Written task:
Extract every line below that contains the word "Calgary", matching case exactly.

Records taken from a dataset:
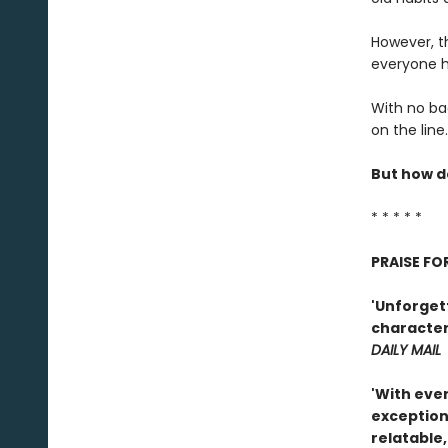
However, th
everyone h
With no bad
on the line.
But how do
* * * * *
PRAISE FO
'Unforgett
characters
DAILY MAIL
'With eve
exception
relatable,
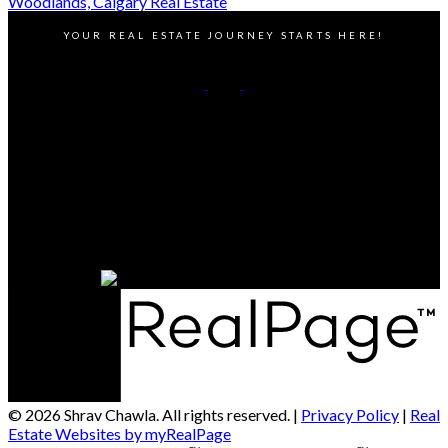
Woodlands, Calgary Real Estate
YOUR REAL ESTATE JOURNEY STARTS HERE!
Cell:
5879179355
Office:
403-453-8211
Contact Me
Office Address:
811 Manning Rd NE Suite 201, Calgary, AB T2E 7L4
Calagry, AB, T1X 1A1
© 2026 Shrav Chawla. All rights reserved. |
Privacy Policy
|
Real
Estate Websites by myRealPage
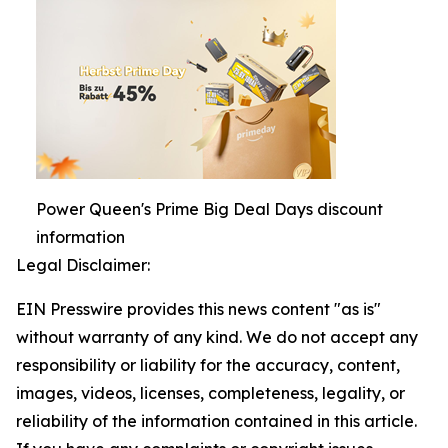
Power Queen's Prime Big Deal Days discount
information
Legal Disclaimer:
EIN Presswire provides this news content "as is"
without warranty of any kind. We do not accept any
responsibility or liability for the accuracy, content,
images, videos, licenses, completeness, legality, or
reliability of the information contained in this article.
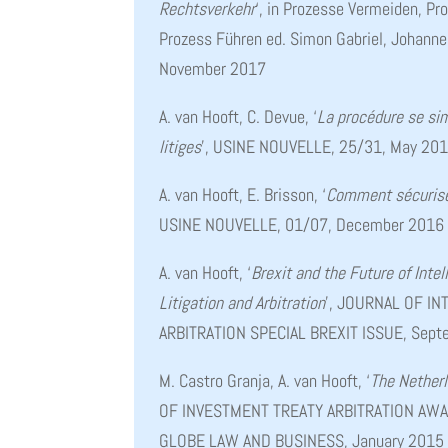
Rechtsverkehr
‘, in Prozesse Vermeiden, Pr
Prozess Führen ed. Simon Gabriel, Johann
November 2017
A. van Hooft, C. Devue, ‘
La procédure se sim
litiges
’, USINE NOUVELLE, 25/31, May 20
A. van Hooft, E. Brisson, ‘
Comment sécuriser
USINE NOUVELLE, 01/07, December 2016
A. van Hooft, ‘
Brexit and the Future of Intel
Litigation and Arbitration
’, JOURNAL OF I
ARBITRATION SPECIAL BREXIT ISSUE, Sep
M. Castro Granja, A. van Hooft, ‘
The Nether
OF INVESTMENT TREATY ARBITRATION AWARD
GLOBE LAW AND BUSINESS, January 2015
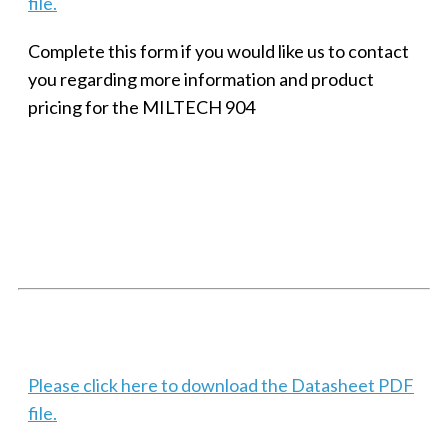
file.
Complete this form if you would like us to contact
you regarding more information and product
pricing for the MILTECH 904
SMALL MILITARY FAST ETHERNET UNMANAGED SWITCH, 8
PORT
Techaya MILTECH 308
Please click here to download the Datasheet PDF
file.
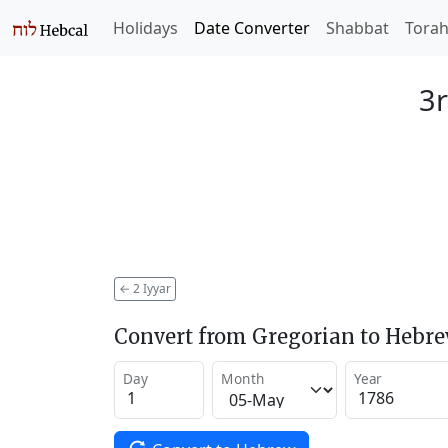
Holidays
Date Converter
Shabbat
Tora
3r
←
2 Iyyar
Convert from Gregorian to Hebr
Day
Month
Year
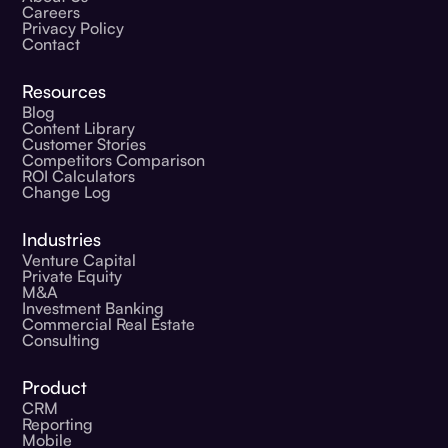
Careers
Privacy Policy
Contact
Resources
Blog
Content Library
Customer Stories
Competitors Comparison
ROI Calculators
Change Log
Industries
Venture Capital
Private Equity
M&A
Investment Banking
Commercial Real Estate
Consulting
Product
CRM
Reporting
Mobile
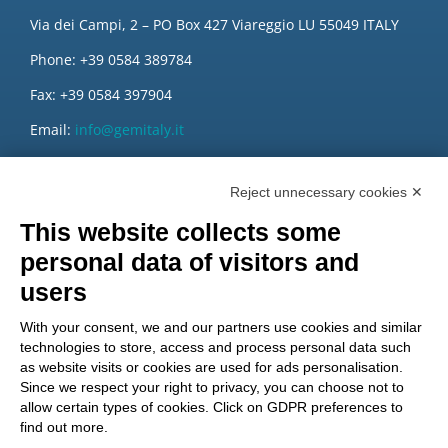
Via dei Campi, 2 – PO Box 427 Viareggio LU 55049 ITALY
Phone: +39 0584 389784
Fax: +39 0584 397904
Email:
info@gemitaly.it
PEC:
gemcompany@pec.it
Reject unnecessary cookies ✕
This website collects some
personal data of visitors and
users
With your consent, we and our partners use cookies and similar
technologies to store, access and process personal data such
as website visits or cookies are used for ads personalisation.
Since we respect your right to privacy, you can choose not to
allow certain types of cookies. Click on GDPR preferences to
find out more.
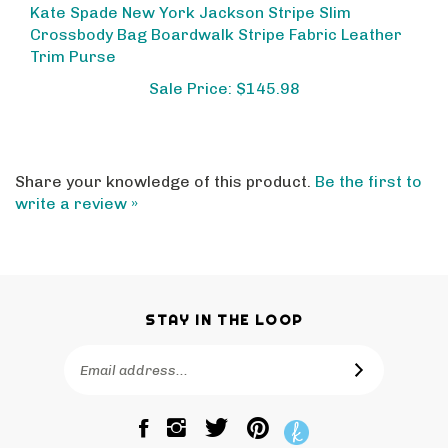
Crossbody Bag Boardwalk Stripe Fabric Leather
Trim Purse
Sale Price: $145.98
Share your knowledge of this product.
Be the first to
write a review »
STAY IN THE LOOP
Email
SUBSCRIBE
Address
Like
Follow
Pin
The
The
The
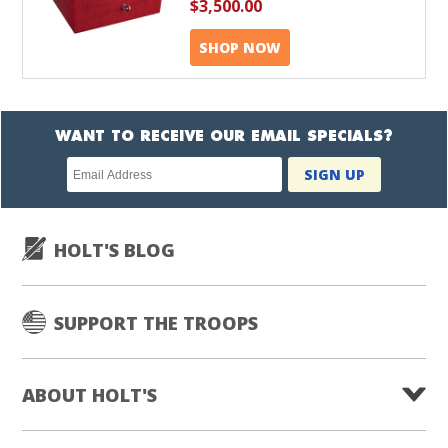
$3,500.00
SHOP NOW
WANT TO RECEIVE OUR EMAIL SPECIALS?
Newsletter
SIGN UP
subscription
HOLT'S BLOG
SUPPORT THE TROOPS
ABOUT HOLT'S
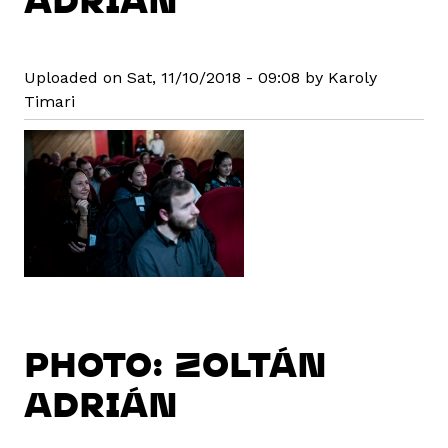
Uploaded on Sat, 11/10/2018 - 09:08 by Karoly
Timari
PHOTO: ZOLTÁN
ADRIÁN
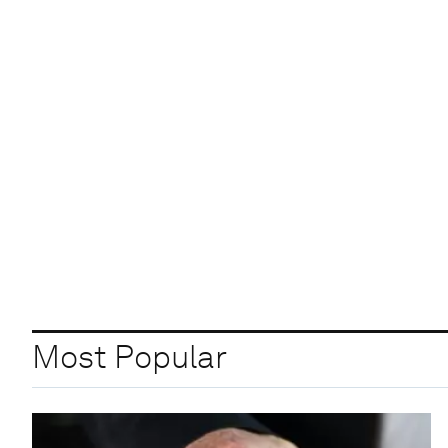
Most Popular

Answer box:
Woodlands, Calgary Real Estate
811 Manning Rd NE Suite 201, Calgary, AB T2E 7L4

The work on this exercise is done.